Bert Oltman — by all accounts (not just his daughter’s!) he was a gregarious, generous man — enjoyed entertaining, and the house hosted frequent parties, with guests staying over in several spare bedrooms (now conference rooms). The dining room, kitchen, and butler’s pantry were where our police department is now, while our courtroom was their drawing room, its wood-panel closets storing music for the piano. Her stepsister married in the drawing room, taking up house for a time in one of the cottages. Margaret in turn took over the upstairs bedroom. Today she chuckles as she recalls lowering a basket on a rope to tap it against the kitchen window, so the cook might slip in a snack. She was surprised to learn that a childishly cute mural her sister once painted on her bedroom wall is still there. (When we told her we’d found it by popping a tile from the drop ceiling and climbing through, just to see what was up there, she raised an eyebrow and remarked, “You are curious, aren’t you…?”)
Her mother’s passion was the gardens south of the house (a foundation from a fountain is still there). There was a flower cutting room adjoining the solarium at that end of the house, and a gardener was of course part of the staff. As was a beloved Swedish governess, who always managed to survive Mrs. Oltman’s occasional impulsive firings of the estate’s staff. If Margaret were particularly good, she might be allowed to spend a weekend at “Hig’s” Brooklyn apartment. Other memories include just exploring around Penlyn, climbing down the steep slopes (the kind of childhood adventures we remember almost sheepishly—yet with a bit of awe, too—as adults), or just watching the ferry come and go from Yonkers, from high above. It must have been a charming — and charmed — place to grow up.

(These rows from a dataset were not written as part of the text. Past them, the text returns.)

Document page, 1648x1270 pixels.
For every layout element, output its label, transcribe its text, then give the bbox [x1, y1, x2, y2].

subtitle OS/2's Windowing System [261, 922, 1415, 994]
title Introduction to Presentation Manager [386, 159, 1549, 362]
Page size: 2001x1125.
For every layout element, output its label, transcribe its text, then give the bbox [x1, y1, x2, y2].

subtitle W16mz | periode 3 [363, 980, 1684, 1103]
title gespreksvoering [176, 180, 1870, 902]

The days of the cliff-top estates were fleeting. Bert Oltman, having survived the crash, met a financial reversal ten years later, in September of 1939 (along with Jessie’s mural, we found some crumbling newspapers from that month in the attic), and though his fortunes later recovered, the family had to give up Penlyn. He died after a stroke in 1946. By then Margaret was in Paris, at the start of her career. She married Loomis in Alpine, during a stateside visit to a cousin still living here.*
Otherwise Peggy’s not seen very much of her old town in her adult years. She has a ready sense of humor, and so can manage a smile when told that the family’s downstairs library is today being converted into public restrooms.

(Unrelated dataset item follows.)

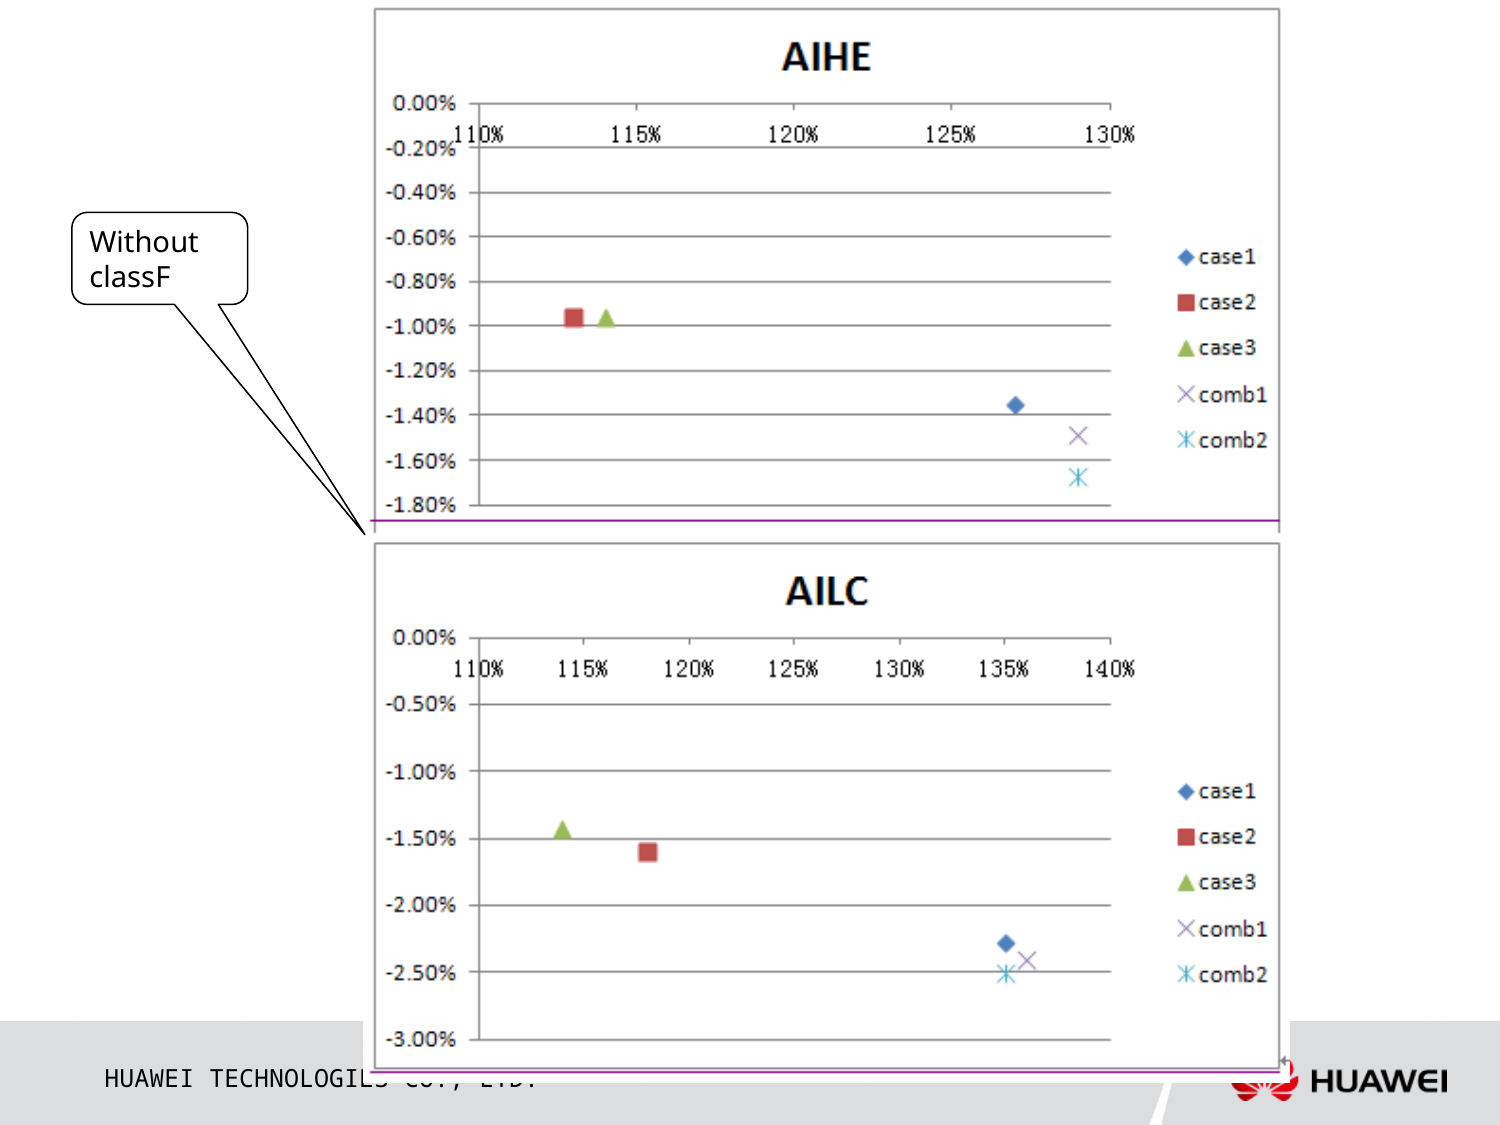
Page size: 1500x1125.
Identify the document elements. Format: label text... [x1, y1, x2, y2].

text_box Without classF [71, 212, 357, 526]
picture [0, 0, 1500, 1125]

But we sense she’d prefer not to see it…
*The cousin was Joseph R. Ellicott, who was a popular mayor of Alpine from 1963 to 1970, and who lived until his death in the spring of 2003 on Closter Dock Road in Alpine, in the same home since 1958, where he raised his family. Peggy and Joe remained close throughout their lives, even though she lived most of her adult life in Paris, and later, Florida. Our thanks to Ellicott’s daughter Judy Ellicott Rader for this information.